Clinical Analytics/Intelligence as a Service: Atigeo developed a clinical intelligence layer on the xPatterns framework. With easy access to pre-‐loaded medical domain toolboxes in the cloud, users can run analytics against their own large data set such as EMRs. xPatterns’ analytical toolset allows users to do natural language data mining, correlations, etc. to find insightful patterns on a given research topic. For this specific use case, there are tremendous benefits of leveraging a cloud service, which xPatterns supports. Benefits include:
1. Scalability and agility: Initially, processing Big Data requires a large number of servers, which will then not be required once the data is processed and the results stored. Cloud services provide the flexibility for scaling up and down as needed. Leveraging the cloud, an enterprise can optimize their processing power without waste.

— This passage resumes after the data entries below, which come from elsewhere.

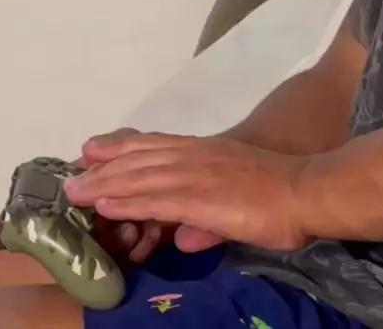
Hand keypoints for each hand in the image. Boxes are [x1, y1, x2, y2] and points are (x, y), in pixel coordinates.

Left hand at [64, 129, 310, 251]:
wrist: (307, 189)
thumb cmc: (279, 193)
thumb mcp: (238, 195)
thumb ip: (206, 215)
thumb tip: (181, 236)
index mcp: (206, 152)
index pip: (157, 146)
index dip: (123, 147)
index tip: (95, 148)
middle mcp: (196, 156)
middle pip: (142, 159)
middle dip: (106, 166)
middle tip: (74, 170)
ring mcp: (197, 174)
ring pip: (142, 177)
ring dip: (106, 183)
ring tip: (77, 189)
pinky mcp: (202, 197)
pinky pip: (158, 199)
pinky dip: (129, 201)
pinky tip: (107, 204)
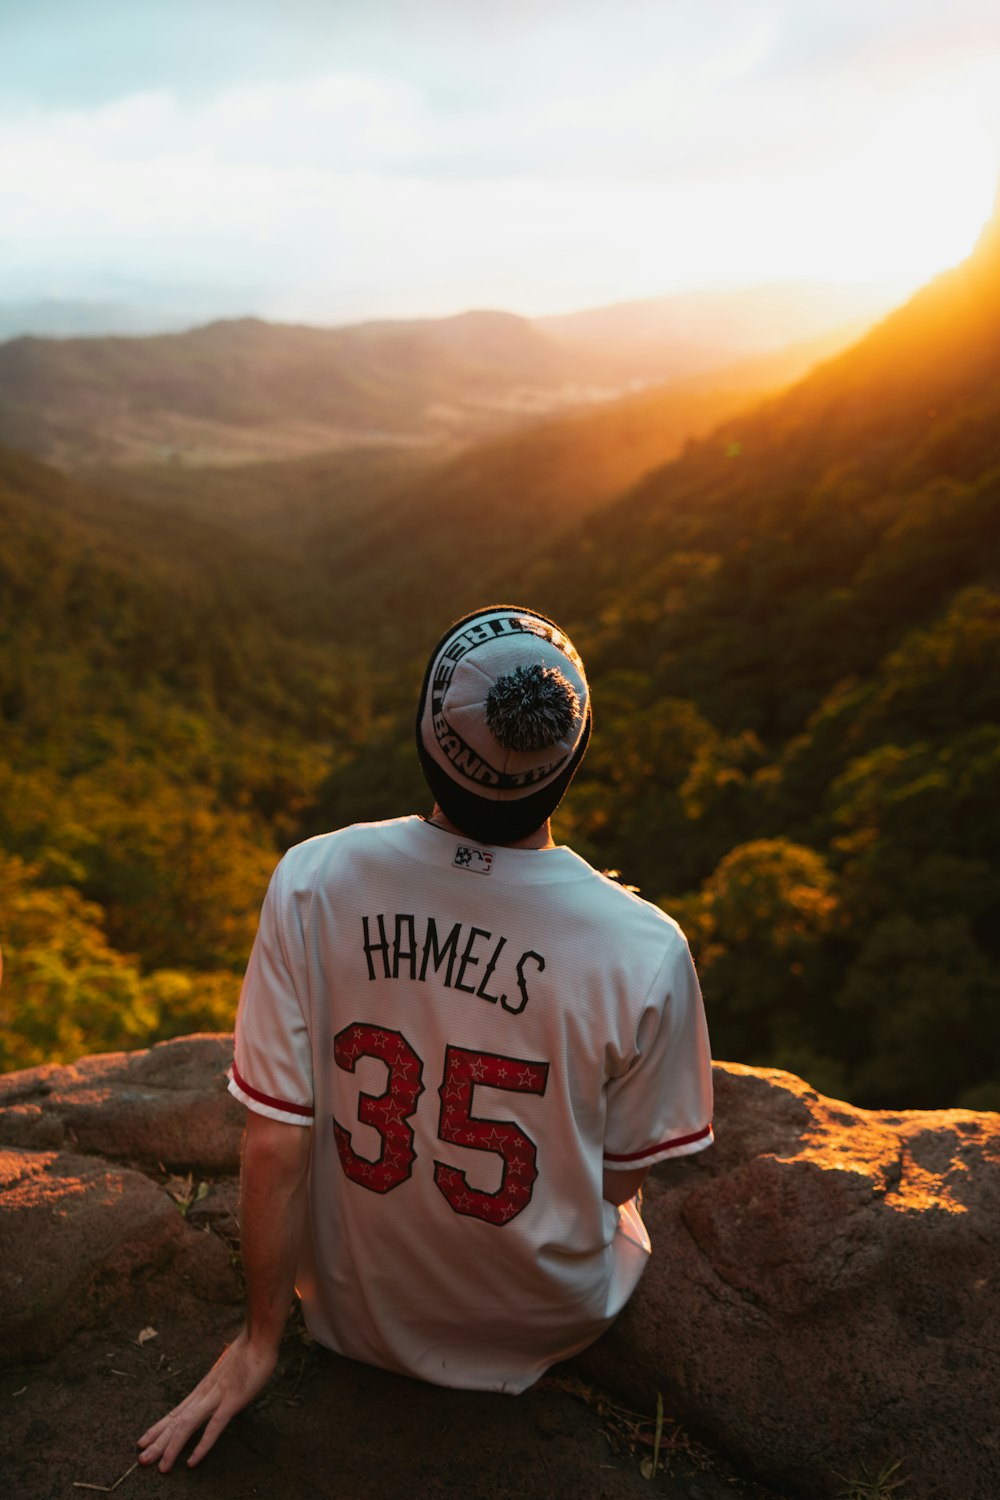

2. Deployment and maintenance cost: Upfront investment is high for infrastructure deployments and skilled staffing. The cost of keeping up with the latest software is expensive when advancement is happening very rapidly in this space.
3. Time: Cloud flexibility takes deployment time out of the equation, and it also gives an enterprise the ability to control turnaround time for output.
Conclusion
The question today is no longer about whether or not a company should invest in Big Data Analytics to stay competitive, but how to gain insight hidden beneath the surface of the data as well as how to lower the total cost of ownership and improve time to market in the face of these challenges. Big Data brings both opportunities and challenges are met by xPatterns, which lowers barriers to entry in the Big Data space by taking away the complexity and advancing the insight. Infrastructure and talent acquisition should not be any enterprise’s major concern. The focus should be on the solution, which means Atigeo’s xPatterns is the enabling “Big Data Intelligence platform” for the 21st Century.